THOUSANDS OF NEW JOBS IN NEW ENERGY
Results from states with Renewable Electricity Standard (RES) provisions requiring utilities to obtain a percent of their electricity from renewables by a date certain strongly suggest that legislative mandates are the best way to incentivize New Energy development -- and the likely economic boon it would bring.
Best of all: Utility prices are essentially unaffected, long term.
Wind and Solar Energy: Renewable Energy to Create Thousands of New Jobs
Melissa Monk, Ocotber 26, 2007 (Energy Policy TV via BusinessWire)
Rhone Resch, President, Solar Energy Industries Association; Randy Swisher, President, American Wind Energy Association, Energy Policy TV
Solar energy is already providing new jobs all over the world and will continue to do so wherever the industry grows. (click to enlarge)
In separate interviews at Energy Policy TV events, Resch and Swisher described the enormous economic benefits available if and/or when political leaders pass legislation incentivizing New Energy in ways similar to those it has in the past provided to fossil fuels and nuclear energy.
- Resch expects 55,000 new jobs in the next 8 years from pending national energy legislation.
- The wind energy industry is expected to grow 50% in 2007.
- Resch stressed the importance of tax credit extensions for renewables in the pending energy bill.
- Swisher stressed the importance of a national Renewable Electricity Standard (RES) in the pending energy bill to mandate development of renewables.
- Resch predicts 150,000 to 200,000 new jobs over the next ten years at solar energy’s present rate of growth.
- The International Brotherhood of Electrical Workers (IBEW) may create a training program for solar installation and maintenance.

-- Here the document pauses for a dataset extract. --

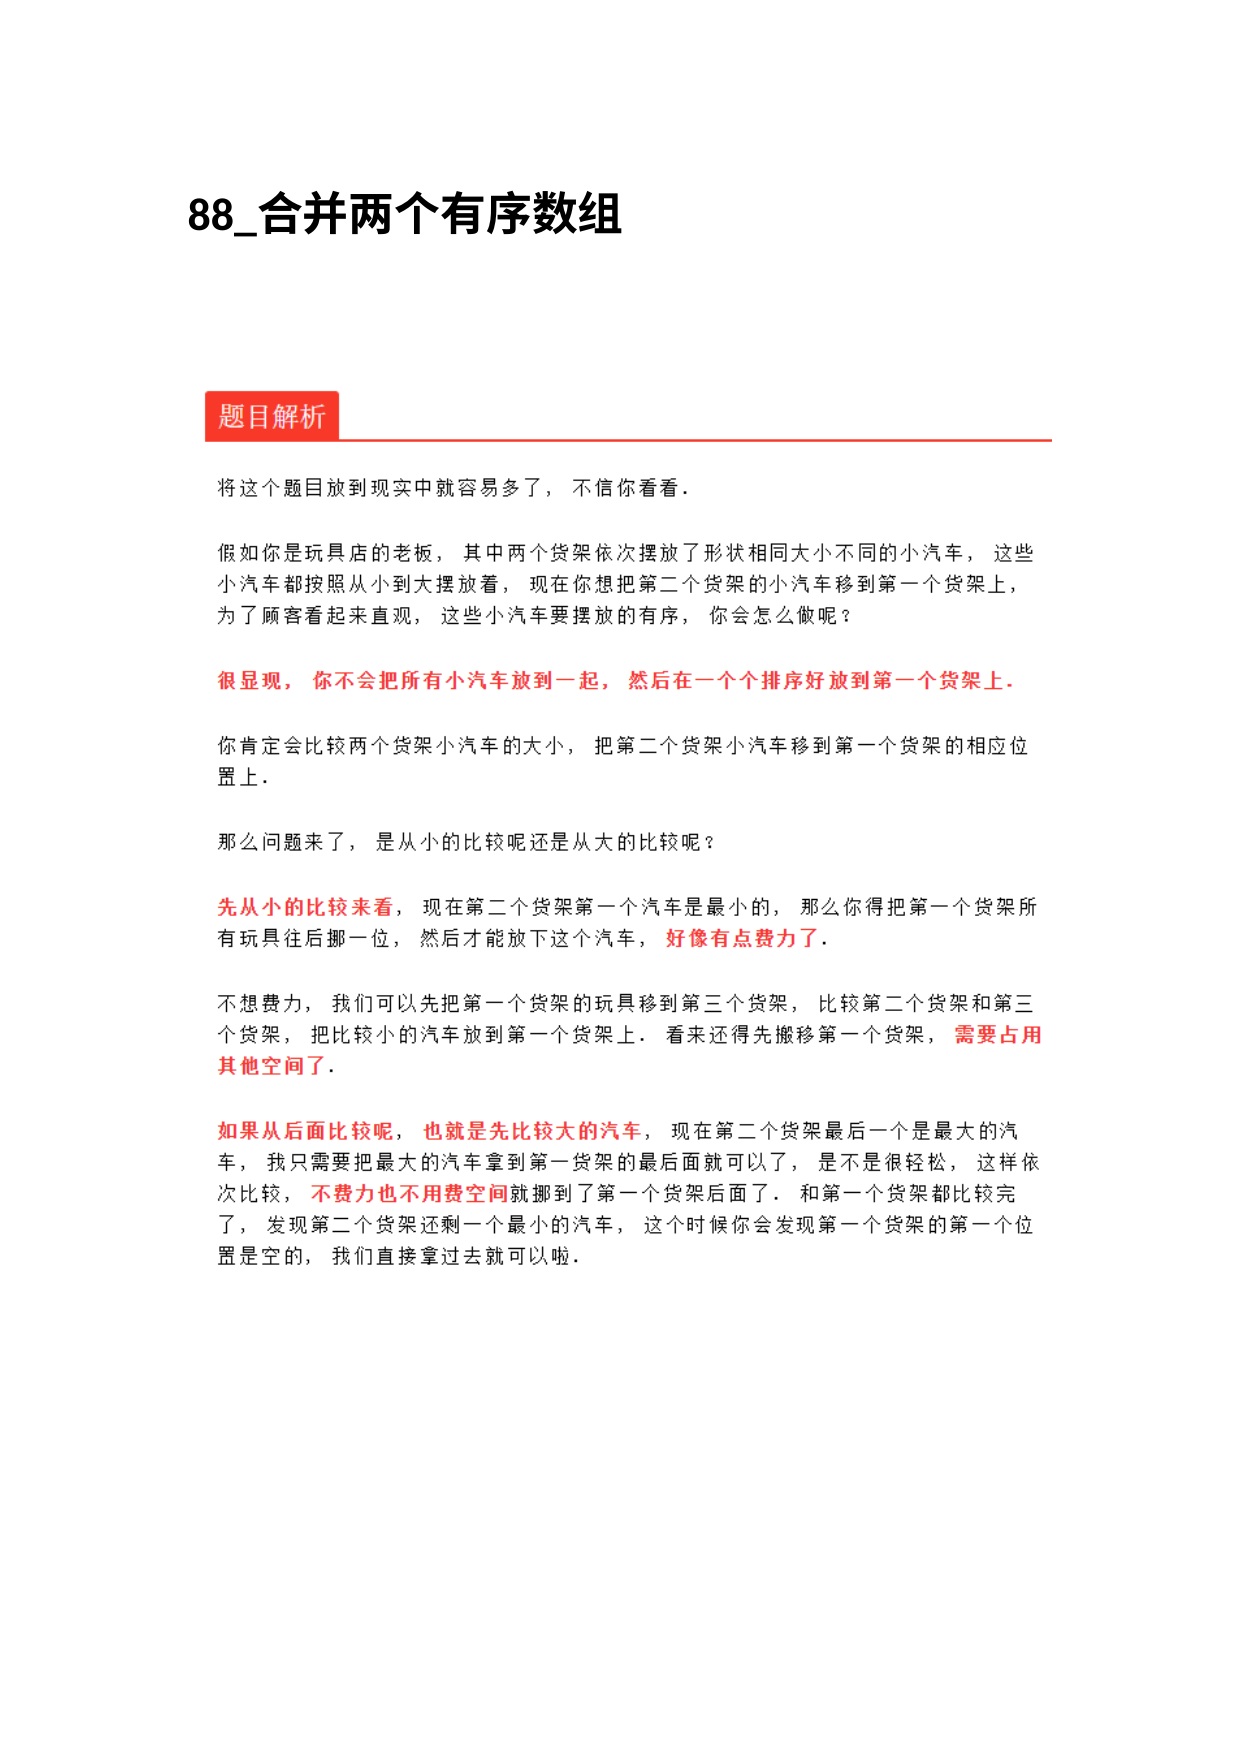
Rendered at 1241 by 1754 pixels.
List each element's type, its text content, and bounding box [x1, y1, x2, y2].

picture [187, 386, 1052, 1287]
subtitle 88_合并两个有序数组 [187, 162, 1053, 259]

- New homes are being built with solar systems.
- Governors and other state officials are lobbying wind energy providers and hardware manufacturers to establish businesses.
- There are more than 6000 megawatts of new wind energy presently under construction in the US.
Not only are there lots of jobs in the renewable energy industries, but they are good-paying, skilled jobs unlikely to be outsourced. (click to enlarge)
- Resch: “Silicon Valley…is being renamed as ‘Solar Valley’ [because] those companies are making the transition over to solar as the next great high-tech growth industry and we have an opportunity to keep that industry here in the United States.”
- Swisher: “[Wind energy] has been the second-largest contributor [of] new installed capacity behind gas for the last three years…[Future turbines, including a 7.5 megawatt machine is driving] towards the scaling up process.”